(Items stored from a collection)
────────────────────────────────────────
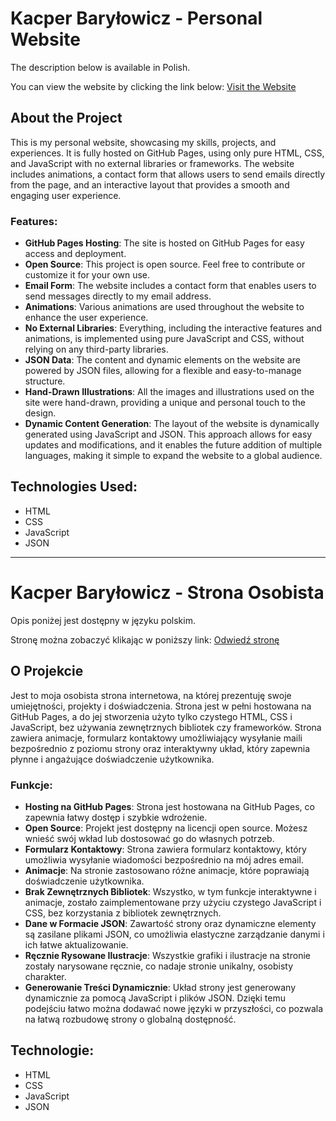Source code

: # Kacper Baryłowicz - Personal Website

The description below is available in Polish.

You can view the website by clicking the link below:
[Visit the Website](https://malybaryl.github.io/Kacper-Barylowicz/)

## About the Project

This is my personal website, showcasing my skills, projects, and experiences. It is fully hosted on GitHub Pages, using only pure HTML, CSS, and JavaScript with no external libraries or frameworks. The website includes animations, a contact form that allows users to send emails directly from the page, and an interactive layout that provides a smooth and engaging user experience.

### Features:

- **GitHub Pages Hosting**: The site is hosted on GitHub Pages for easy access and deployment.
- **Open Source**: This project is open source. Feel free to contribute or customize it for your own use.
- **Email Form**: The website includes a contact form that enables users to send messages directly to my email address.
- **Animations**: Various animations are used throughout the website to enhance the user experience.
- **No External Libraries**: Everything, including the interactive features and animations, is implemented using pure JavaScript and CSS, without relying on any third-party libraries.
- **JSON Data**: The content and dynamic elements on the website are powered by JSON files, allowing for a flexible and easy-to-manage structure.
- **Hand-Drawn Illustrations**: All the images and illustrations used on the site were hand-drawn, providing a unique and personal touch to the design.
- **Dynamic Content Generation**: The layout of the website is dynamically generated using JavaScript and JSON. This approach allows for easy updates and modifications, and it enables the future addition of multiple languages, making it simple to expand the website to a global audience.

## Technologies Used:

- HTML
- CSS
- JavaScript
- JSON

---

# Kacper Baryłowicz - Strona Osobista

Opis poniżej jest dostępny w języku polskim.

Stronę można zobaczyć klikając w poniższy link:
[Odwiedź stronę](https://malybaryl.github.io/Kacper-Barylowicz/)

## O Projekcie

Jest to moja osobista strona internetowa, na której prezentuję swoje umiejętności, projekty i doświadczenia. Strona jest w pełni hostowana na GitHub Pages, a do jej stworzenia użyto tylko czystego HTML, CSS i JavaScript, bez używania zewnętrznych bibliotek czy frameworków. Strona zawiera animacje, formularz kontaktowy umożliwiający wysyłanie maili bezpośrednio z poziomu strony oraz interaktywny układ, który zapewnia płynne i angażujące doświadczenie użytkownika.

### Funkcje:

- **Hosting na GitHub Pages**: Strona jest hostowana na GitHub Pages, co zapewnia łatwy dostęp i szybkie wdrożenie.
- **Open Source**: Projekt jest dostępny na licencji open source. Możesz wnieść swój wkład lub dostosować go do własnych potrzeb.
- **Formularz Kontaktowy**: Strona zawiera formularz kontaktowy, który umożliwia wysyłanie wiadomości bezpośrednio na mój adres email.
- **Animacje**: Na stronie zastosowano różne animacje, które poprawiają doświadczenie użytkownika.
- **Brak Zewnętrznych Bibliotek**: Wszystko, w tym funkcje interaktywne i animacje, zostało zaimplementowane przy użyciu czystego JavaScript i CSS, bez korzystania z bibliotek zewnętrznych.
- **Dane w Formacie JSON**: Zawartość strony oraz dynamiczne elementy są zasilane plikami JSON, co umożliwia elastyczne zarządzanie danymi i ich łatwe aktualizowanie.
- **Ręcznie Rysowane Ilustracje**: Wszystkie grafiki i ilustracje na stronie zostały narysowane ręcznie, co nadaje stronie unikalny, osobisty charakter.
- **Generowanie Treści Dynamicznie**: Układ strony jest generowany dynamicznie za pomocą JavaScript i plików JSON. Dzięki temu podejściu łatwo można dodawać nowe języki w przyszłości, co pozwala na łatwą rozbudowę strony o globalną dostępność.

## Technologie:

- HTML
- CSS
- JavaScript
- JSON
────────────────────────────────────────
Repeat everything from the start of the rows down to the line containing "## About the Project", including that line. Leave the pictures out.

Source code

: # Kacper Baryłowicz - Personal Website

The description below is available in Polish.

You can view the website by clicking the link below:
[Visit the Website](https://malybaryl.github.io/Kacper-Barylowicz/)

## About the Project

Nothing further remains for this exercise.